The medical device maker said last month that it would attempt to reverse the decision, which was the result of the 1st complaint to go to trial in the high-profile lawsuits over the implants.
Judge Czuleger denied the attempt to appeal the ruling on the grounds that the plaintiff had provided enough evidence to establish that the products were defective in design, Law360.com reported.
J&J is also on the hook for a high-profile multi-district lawsuit combining more than 900 complaints about the hip implants.
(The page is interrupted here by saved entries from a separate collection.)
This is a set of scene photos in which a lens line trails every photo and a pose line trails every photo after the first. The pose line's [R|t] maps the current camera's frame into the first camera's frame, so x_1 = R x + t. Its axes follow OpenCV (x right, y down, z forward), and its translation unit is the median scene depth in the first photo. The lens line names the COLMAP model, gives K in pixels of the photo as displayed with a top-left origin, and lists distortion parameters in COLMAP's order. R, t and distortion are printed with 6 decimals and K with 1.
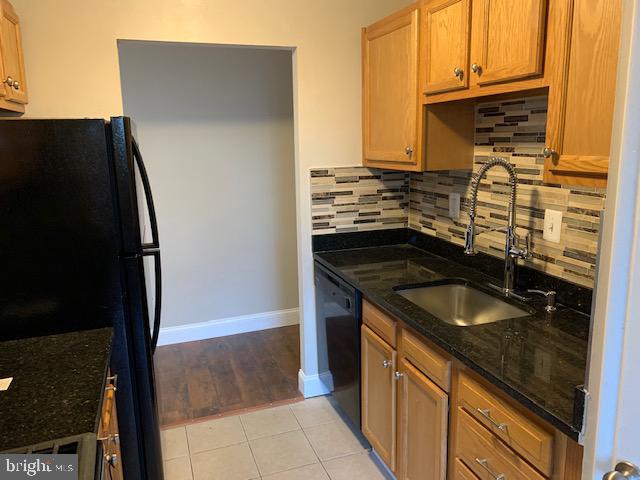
lens RADIAL K [[484.4, 0, 316.5], [0, 484.4, 236.6], [0, 0, 1]] dist [0.051527, -0.070164]
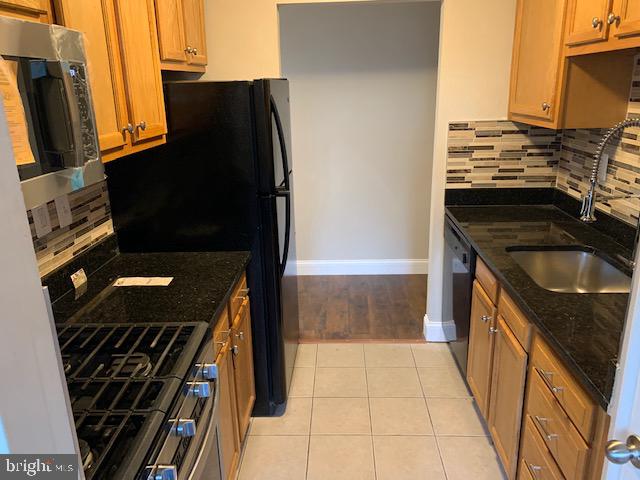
lens RADIAL K [[484.4, 0, 316.5], [0, 484.4, 236.6], [0, 0, 1]] dist [0.051527, -0.070164]
pose [[0.925997, 0.107634, -0.361864, 0.122650], [-0.066225, 0.989946, 0.124986, -0.012797], [0.371678, -0.091772, 0.923815, -0.055650]]
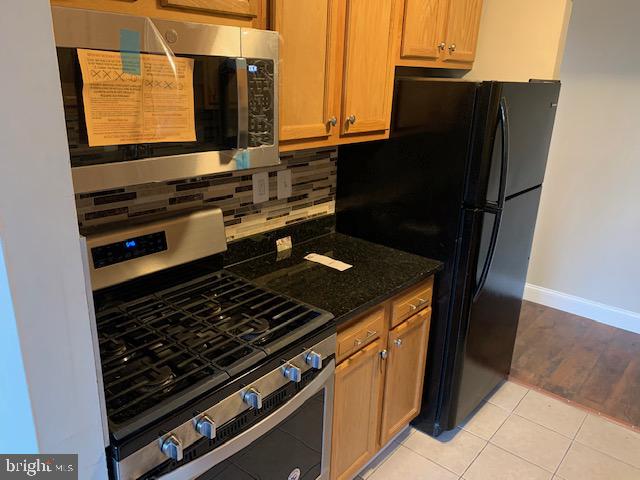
lens RADIAL K [[483.8, 0, 320.0], [0, 483.8, 240.0], [0, 0, 1]] dist [0.049732, -0.065370]
pose [[0.483376, 0.310410, -0.818531, 0.249541], [-0.207291, 0.949017, 0.237480, -0.054500], [0.850517, 0.054883, 0.523077, 0.084391]]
The MDT, filed in the District Court for Northern Texas under Judge Ed Kinkeade, accused DePuy Orthopaedics of negligence, fraudulent misrepresentation and failure to properly design, manufacture, and market the Pinnacle system.
Earlier this month Kinkeade ordered the Warsaw, Ind.-based medical device company to produce “monitor reports” from a court-appointed overseer of DePuy’s compliance with a deferred prosecution agreement with the New Jersey U.S. district attorney, according to court documents.